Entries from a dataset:
···

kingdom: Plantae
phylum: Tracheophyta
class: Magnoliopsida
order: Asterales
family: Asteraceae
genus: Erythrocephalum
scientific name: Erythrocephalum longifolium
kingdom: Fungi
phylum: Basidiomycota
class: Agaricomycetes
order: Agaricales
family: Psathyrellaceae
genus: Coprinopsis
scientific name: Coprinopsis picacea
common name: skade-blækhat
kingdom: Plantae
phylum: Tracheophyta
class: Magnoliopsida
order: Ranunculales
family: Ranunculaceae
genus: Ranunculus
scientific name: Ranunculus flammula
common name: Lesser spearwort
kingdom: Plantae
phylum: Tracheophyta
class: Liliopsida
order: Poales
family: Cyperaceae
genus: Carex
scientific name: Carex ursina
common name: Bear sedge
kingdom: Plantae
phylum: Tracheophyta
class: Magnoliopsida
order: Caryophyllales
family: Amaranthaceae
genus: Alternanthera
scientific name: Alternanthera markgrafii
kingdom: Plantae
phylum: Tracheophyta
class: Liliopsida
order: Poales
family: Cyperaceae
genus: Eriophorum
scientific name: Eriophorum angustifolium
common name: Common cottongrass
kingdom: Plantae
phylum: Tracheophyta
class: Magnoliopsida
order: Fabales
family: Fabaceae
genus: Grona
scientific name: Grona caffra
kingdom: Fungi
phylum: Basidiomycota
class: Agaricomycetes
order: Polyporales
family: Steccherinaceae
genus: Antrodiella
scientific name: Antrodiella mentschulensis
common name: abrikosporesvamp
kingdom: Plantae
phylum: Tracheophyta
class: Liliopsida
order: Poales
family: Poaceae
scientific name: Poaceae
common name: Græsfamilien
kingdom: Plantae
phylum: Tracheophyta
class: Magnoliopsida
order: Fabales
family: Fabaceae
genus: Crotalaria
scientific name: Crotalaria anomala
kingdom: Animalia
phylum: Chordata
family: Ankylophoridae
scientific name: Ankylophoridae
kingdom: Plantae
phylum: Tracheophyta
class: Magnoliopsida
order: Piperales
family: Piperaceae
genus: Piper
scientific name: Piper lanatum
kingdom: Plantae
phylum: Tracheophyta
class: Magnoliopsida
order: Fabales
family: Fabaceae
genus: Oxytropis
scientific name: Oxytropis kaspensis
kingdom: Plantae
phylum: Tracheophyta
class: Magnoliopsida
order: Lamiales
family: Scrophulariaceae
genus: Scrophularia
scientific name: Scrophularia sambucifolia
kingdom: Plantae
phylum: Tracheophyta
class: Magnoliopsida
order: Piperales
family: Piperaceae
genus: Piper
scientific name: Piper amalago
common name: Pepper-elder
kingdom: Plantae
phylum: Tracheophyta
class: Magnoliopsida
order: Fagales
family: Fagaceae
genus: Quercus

···

→ **PROBLEM TO SOLVE**
Reproduce every line of the data above word for word, with nothing changed, added, or left out.

→ **REPLY TO THE TASK**
kingdom: Plantae
phylum: Tracheophyta
class: Magnoliopsida
order: Asterales
family: Asteraceae
genus: Erythrocephalum
scientific name: Erythrocephalum longifolium
kingdom: Fungi
phylum: Basidiomycota
class: Agaricomycetes
order: Agaricales
family: Psathyrellaceae
genus: Coprinopsis
scientific name: Coprinopsis picacea
common name: skade-blækhat
kingdom: Plantae
phylum: Tracheophyta
class: Magnoliopsida
order: Ranunculales
family: Ranunculaceae
genus: Ranunculus
scientific name: Ranunculus flammula
common name: Lesser spearwort
kingdom: Plantae
phylum: Tracheophyta
class: Liliopsida
order: Poales
family: Cyperaceae
genus: Carex
scientific name: Carex ursina
common name: Bear sedge
kingdom: Plantae
phylum: Tracheophyta
class: Magnoliopsida
order: Caryophyllales
family: Amaranthaceae
genus: Alternanthera
scientific name: Alternanthera markgrafii
kingdom: Plantae
phylum: Tracheophyta
class: Liliopsida
order: Poales
family: Cyperaceae
genus: Eriophorum
scientific name: Eriophorum angustifolium
common name: Common cottongrass
kingdom: Plantae
phylum: Tracheophyta
class: Magnoliopsida
order: Fabales
family: Fabaceae
genus: Grona
scientific name: Grona caffra
kingdom: Fungi
phylum: Basidiomycota
class: Agaricomycetes
order: Polyporales
family: Steccherinaceae
genus: Antrodiella
scientific name: Antrodiella mentschulensis
common name: abrikosporesvamp
kingdom: Plantae
phylum: Tracheophyta
class: Liliopsida
order: Poales
family: Poaceae
scientific name: Poaceae
common name: Græsfamilien
kingdom: Plantae
phylum: Tracheophyta
class: Magnoliopsida
order: Fabales
family: Fabaceae
genus: Crotalaria
scientific name: Crotalaria anomala
kingdom: Animalia
phylum: Chordata
family: Ankylophoridae
scientific name: Ankylophoridae
kingdom: Plantae
phylum: Tracheophyta
class: Magnoliopsida
order: Piperales
family: Piperaceae
genus: Piper
scientific name: Piper lanatum
kingdom: Plantae
phylum: Tracheophyta
class: Magnoliopsida
order: Fabales
family: Fabaceae
genus: Oxytropis
scientific name: Oxytropis kaspensis
kingdom: Plantae
phylum: Tracheophyta
class: Magnoliopsida
order: Lamiales
family: Scrophulariaceae
genus: Scrophularia
scientific name: Scrophularia sambucifolia
kingdom: Plantae
phylum: Tracheophyta
class: Magnoliopsida
order: Piperales
family: Piperaceae
genus: Piper
scientific name: Piper amalago
common name: Pepper-elder
kingdom: Plantae
phylum: Tracheophyta
class: Magnoliopsida
order: Fagales
family: Fagaceae
genus: Quercus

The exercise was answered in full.